Don't get me wrong, I really like DMC, but it strikes me as somewhat contradictory for a piece like this to be written by anyone but a person who consistently/repeatedly spreads risks a lot of what they have on bigger ventures. Once you have an exceptional network and reputation, there are few positions, besides maybe being a lawyer, that come with less risk in Silicon Valley than that of an investor.
Risk-wise, setting up and running your own fund is somewhere between starting a new business with an unproven business model and opting for a career path. IMHO it's not the risk profile described in this post.
But I've since learnt that a certain breed of entrepreneur-investors continue to disrupt (innovate) in other ways and in other arenas. One example is 500Startup's overseas initiatives like the one in India.
At the end of the day, fear is fear, we all have it, you either keep going or you let it stop you.
Maybe not. Maybe soft landings are possible, just don't put everything you got in just one shot.
Do you mean a 'life-style business', or trying a few smaller ideas simultaneously?
(Genuinely interested, not sniping or anything).
Most of fund managers shouldn't be called investors, they make bets in companies like some people do in horse racing. Which is ok, but they sell this image where the only path to succeed is by getting huge like instagram or crashing like a thousand other startups. They are distorting reality for profit. Making bets is part of speculative investment, doing this to startups is cruel - specially when you have direct influence in the whole 'community'.
How it works:
Let's say you have: a set of ideas I, which pretty much englobes all ideas that have a some chance of succeeding right now, some ideas slightly overlap others, but that's ok. Now, you take N startups which are willing to take one idea and blindly go full throttle, to fly or die. Your job as a VC is pretty much igniting them and (that's the cruel part) making sure they do never 'pivot' to something smaller with a more long-term approach/returns. You worth more dead tomorrow than evaluated at 'only' 2 million in 24 months.

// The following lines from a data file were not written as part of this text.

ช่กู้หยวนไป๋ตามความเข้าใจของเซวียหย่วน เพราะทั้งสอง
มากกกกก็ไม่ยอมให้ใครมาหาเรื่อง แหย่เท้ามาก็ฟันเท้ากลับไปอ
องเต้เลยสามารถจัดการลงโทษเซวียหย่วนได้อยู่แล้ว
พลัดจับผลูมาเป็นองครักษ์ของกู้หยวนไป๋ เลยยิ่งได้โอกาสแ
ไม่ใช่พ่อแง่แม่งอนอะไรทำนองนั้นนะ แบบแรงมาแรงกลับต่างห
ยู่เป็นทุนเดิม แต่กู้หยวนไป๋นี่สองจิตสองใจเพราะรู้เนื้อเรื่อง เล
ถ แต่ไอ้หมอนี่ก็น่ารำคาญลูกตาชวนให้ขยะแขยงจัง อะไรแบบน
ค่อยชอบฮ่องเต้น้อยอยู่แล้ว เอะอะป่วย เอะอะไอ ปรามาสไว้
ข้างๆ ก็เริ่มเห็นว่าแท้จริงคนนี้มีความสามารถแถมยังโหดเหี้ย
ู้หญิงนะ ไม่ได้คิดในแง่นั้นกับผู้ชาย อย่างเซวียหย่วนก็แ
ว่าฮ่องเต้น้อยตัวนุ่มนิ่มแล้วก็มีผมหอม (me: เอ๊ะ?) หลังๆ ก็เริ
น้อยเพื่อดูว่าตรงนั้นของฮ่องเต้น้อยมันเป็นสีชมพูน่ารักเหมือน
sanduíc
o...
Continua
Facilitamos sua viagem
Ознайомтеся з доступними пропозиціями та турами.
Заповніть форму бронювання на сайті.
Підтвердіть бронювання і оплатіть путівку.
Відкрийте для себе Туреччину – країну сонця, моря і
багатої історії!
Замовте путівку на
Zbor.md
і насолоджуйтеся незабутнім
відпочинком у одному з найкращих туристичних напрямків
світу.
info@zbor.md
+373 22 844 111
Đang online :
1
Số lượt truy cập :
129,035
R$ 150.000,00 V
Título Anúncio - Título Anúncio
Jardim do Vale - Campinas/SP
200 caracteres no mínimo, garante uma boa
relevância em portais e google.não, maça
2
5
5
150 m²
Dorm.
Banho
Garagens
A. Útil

My point is: for every airbnb there are hundreds of very successful companies that have million of users and also impact the world and didn't play russian roulette.
Almost forgot (explaining soft landing):
The idea is pretty simple, find some market that are willing to pay (read: if you ask the money before the product, they would pay and then you ASK) build the product without spending your savings. Get more similar users. If the first 50 users you got are the only ones that want the product (very unlikely) maybe it's time to shut down the product and take the losses which will not be huge. You might even keep your old job when doing that. Most of ideas I got from Amy Hoy and DHH/Jason (book 'Rework').
Landings per se are constructs of the market, not the entrepreneur. IMO obviously.